An associate degree in zoology is not the best fit for many students with animal studies degrees, a new online degree planner says.
“We think of the associate degree as being a bachelors degree in biology or a masters in zoological sciences, but we also think of it as a bachelor in animal sciences,” says the app’s creator, Sam Pritchard.
He says the name is a nod to the “tamuc” animal, a type of amphibian that is found in tropical rainforests around the world.
Pritchid says that in a recent survey of over 400 animal science students, most of them had at least one associate degree, but there were also a few who had a “bachelor” degree.
“The average associate degree holder had a bachelor’s degree,” Pritchet says.
Prawat, who is a student in the Department of Animal Science at University of New South Wales in Sydney, said he was “disappointed” by the idea that an associate degree would not work for him.
“I am hoping it will work for me, but I don’t have the bachelor degree to show for it,” Prawati said.
“It’s a really interesting idea, but for me personally it’s not something I would be looking to do.”
Pritbet says that while his application was initially rejected by university officials, the university has since been “very receptive” and is “open to any suggestions”.
“It was quite surprising that they would have been open to any of the ideas,” he said.
He also thinks it will be useful for those with an associate biology degree, as it will provide some practical knowledge about animals.

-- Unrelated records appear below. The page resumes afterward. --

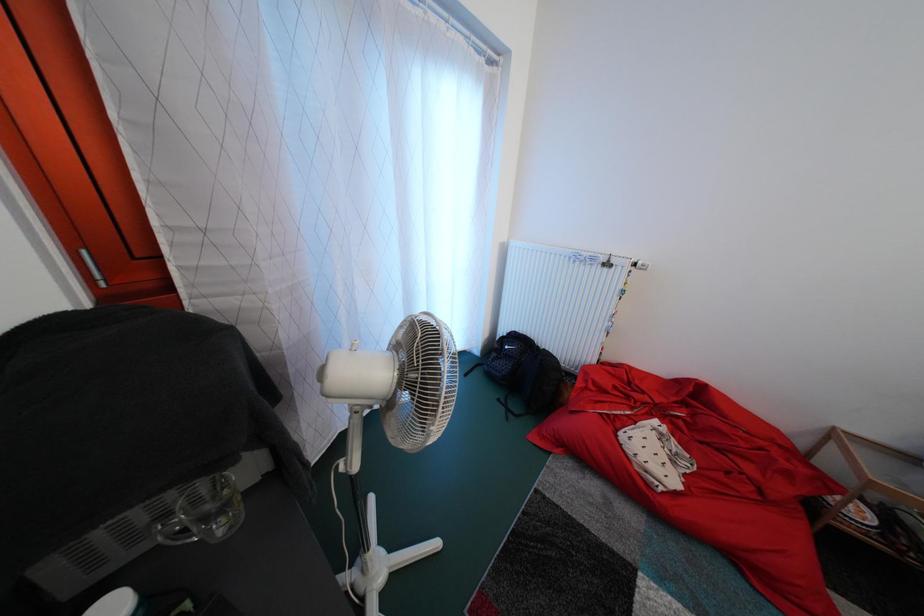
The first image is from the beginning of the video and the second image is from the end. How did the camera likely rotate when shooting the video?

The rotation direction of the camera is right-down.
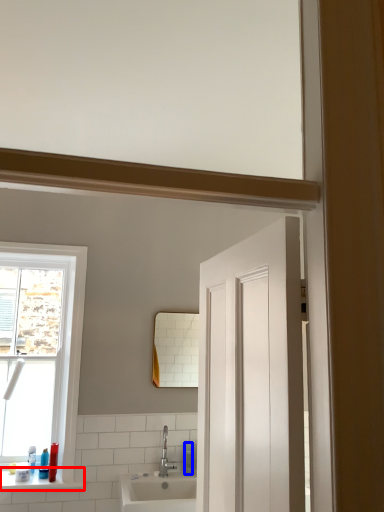
Question: Among these objects, which one is nearest to the camera, window sill (highlighted by a red box) or soap dispenser (highlighted by a blue box)?

Choices:
 (A) window sill
 (B) soap dispenser

Answer: (A)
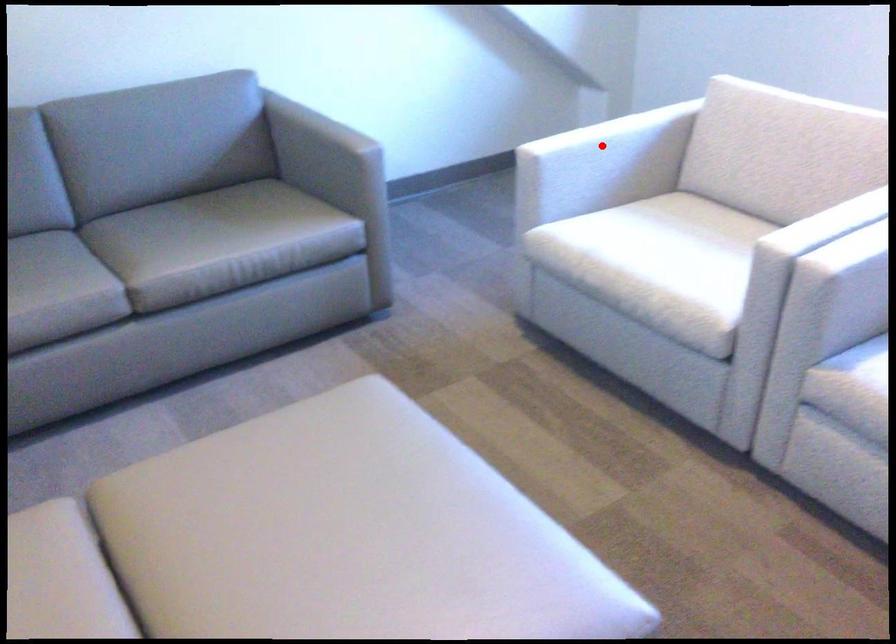
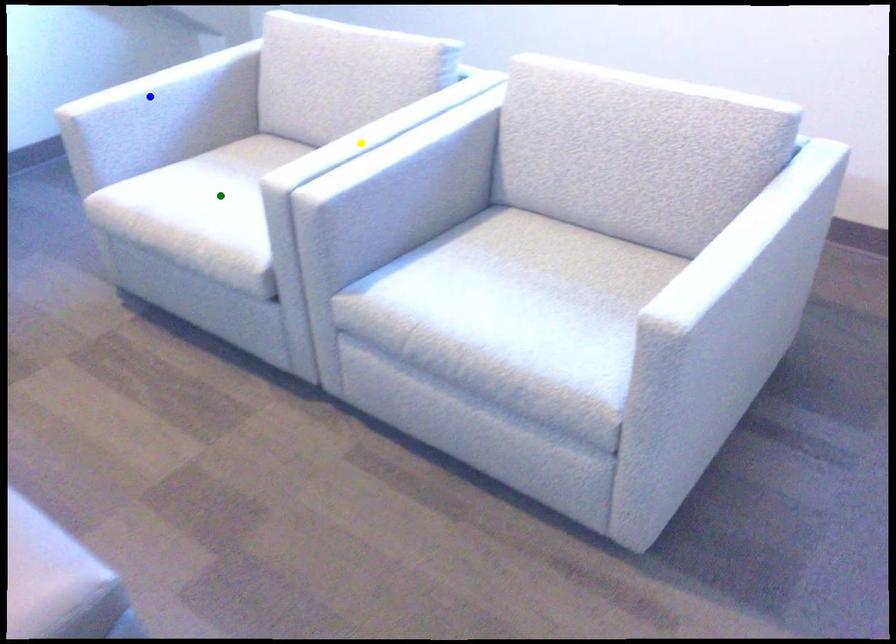
Question: I am providing you with two images of the same scene from different viewpoints. A red point is marked on the first image. You are given multiple points on the second image. Can you choose the point in image 2 that corresponds to the point in image 1?

Choices:
 (A) green point
 (B) blue point
 (C) yellow point

Answer: (B)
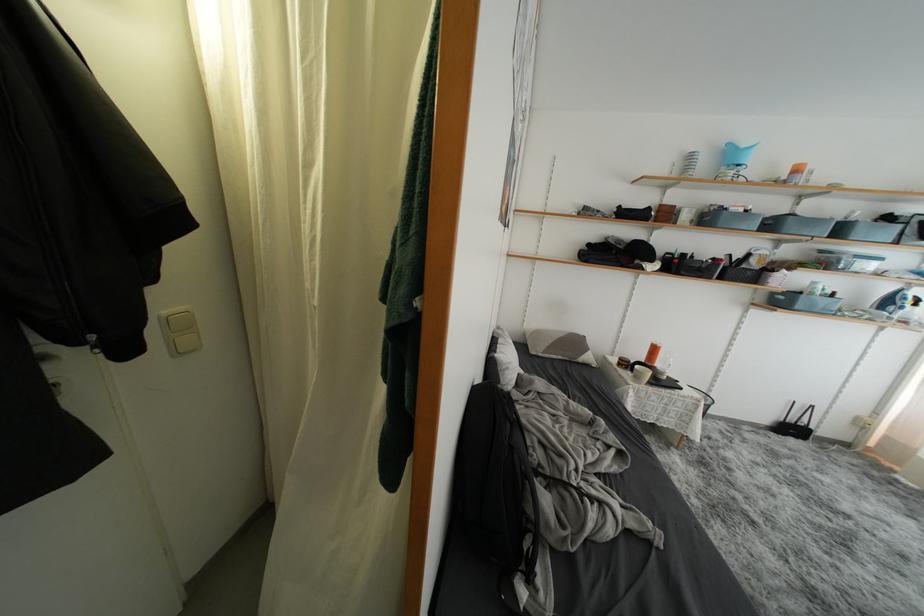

“If you’re looking for a way to get some practical experience of animals and the different animals that they have, it’ll be really helpful,” Pitt said.
Pitt’s application was approved for publication, but was not reviewed.
A spokesman for the University of Sydney said they do not comment on individual applications.
The spokesman said they did not have information to provide about applicants.
“Applications for associate degrees in animal and zoology are reviewed on an annual basis by the Australian Council of Veterinary Science,” the spokesperson said.